FIGURE 1.

Effect of DENV-2 infection on Epstein–Barr virus (EBV) reactivation in EBV + Akata cells. (A–E) EBV + Akata cells were mock-infected or infected with DENV-2 at a multiplicity of infection (MOI) of 10. At the indicated hour post-infection (hpi), DENV-2 titers in the culture medium were determined by plaque assay (A). Cell-associated EBV genome copy number was measured by qPCR and normalized to glyceraldehyde 3-phosphate dehydrogenase (GAPDH). DENV-2-infected groups were normalized to mock-infected group (set as 1) at all time points post-infection and plotted as in panel B. At 72 hpi, green fluorescent protein (GFP) level in mock or DENV-2-infected EBV + Akata cells was photographed under a fluorescence microscope (C) or quantified by flow cytometer (D).

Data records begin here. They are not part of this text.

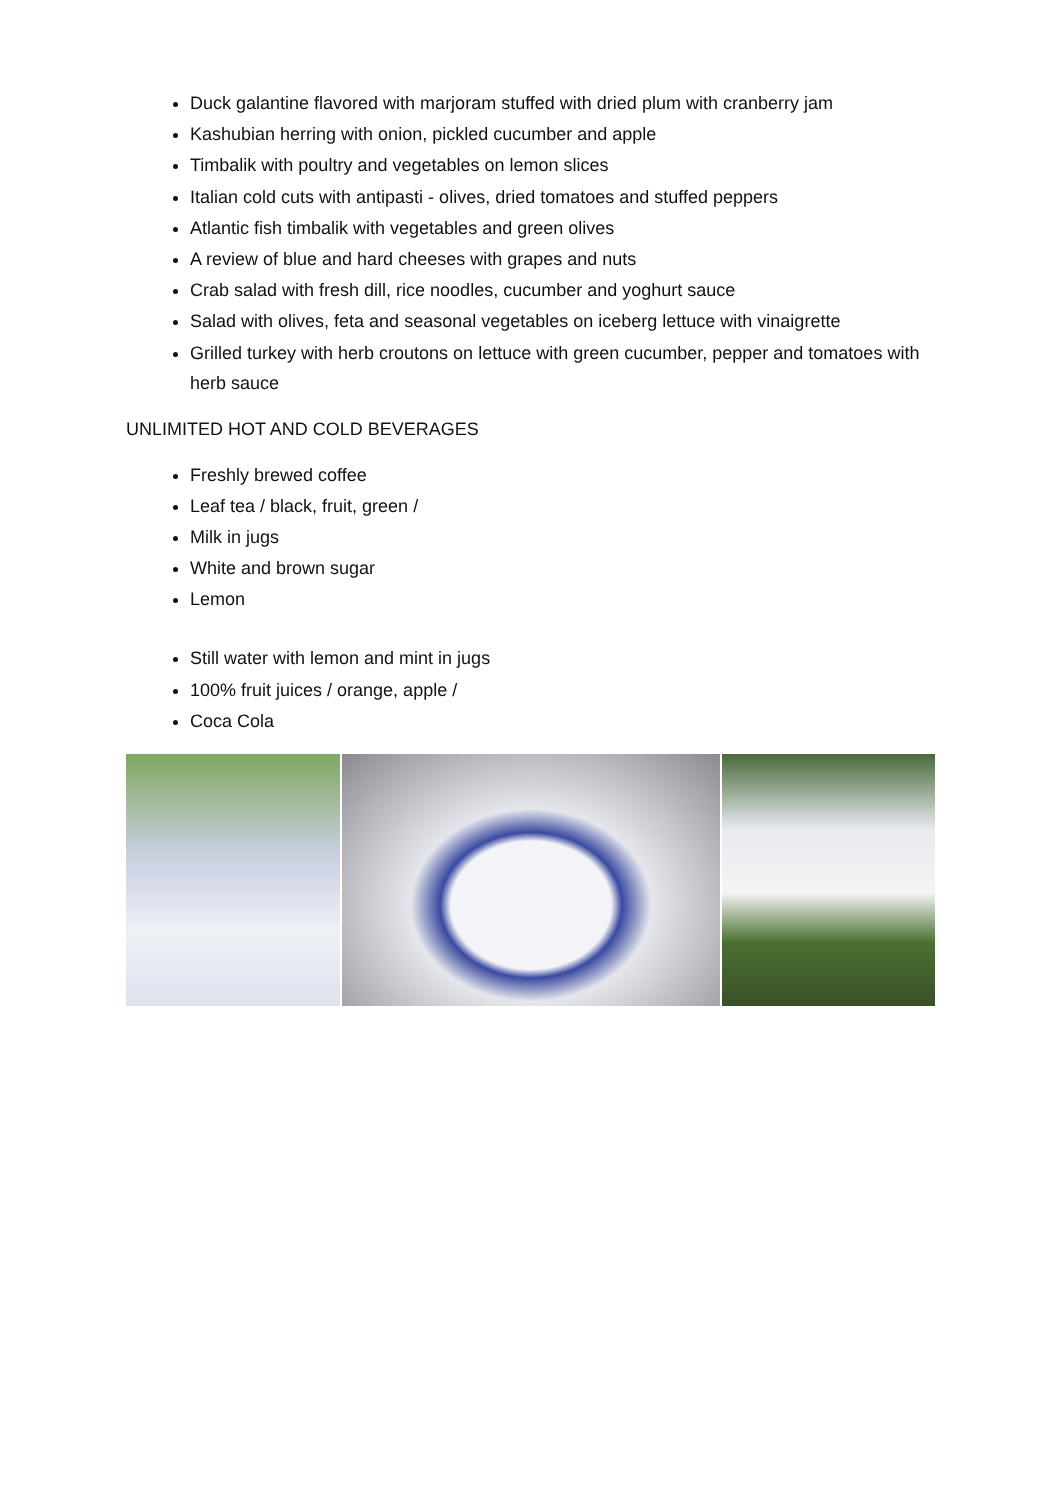Duck galantine flavored with marjoram stuffed with dried plum with cranberry jam
Kashubian herring with onion, pickled cucumber and apple
Timbalik with poultry and vegetables on lemon slices
Italian cold cuts with antipasti - olives, dried tomatoes and stuffed peppers
Atlantic fish timbalik with vegetables and green olives
A review of blue and hard cheeses with grapes and nuts
Crab salad with fresh dill, rice noodles, cucumber and yoghurt sauce
Salad with olives, feta and seasonal vegetables on iceberg lettuce with vinaigrette
Grilled turkey with herb croutons on lettuce with green cucumber, pepper and tomatoes with herb sauce
UNLIMITED HOT AND COLD BEVERAGES
Freshly brewed coffee
Leaf tea / black, fruit, green /
Milk in jugs
White and brown sugar
Lemon
Still water with lemon and mint in jugs
100% fruit juices / orange, apple /
Coca Cola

The empty and filled columns on the left half of the chart in panel D represented fluorescein isothiocyanate (FITC) mean value, and the striped columns on the right half represented the percentage of FITC-positive cells. mRNA level of BRLF1, BZLF1, and GFP at the indicated time points post-dengue infection was quantified by RT-qPCR, normalized to 18S rRNA, and plotted (E). p < 0.01 was marked as ** and p < 0.05 was marked as *.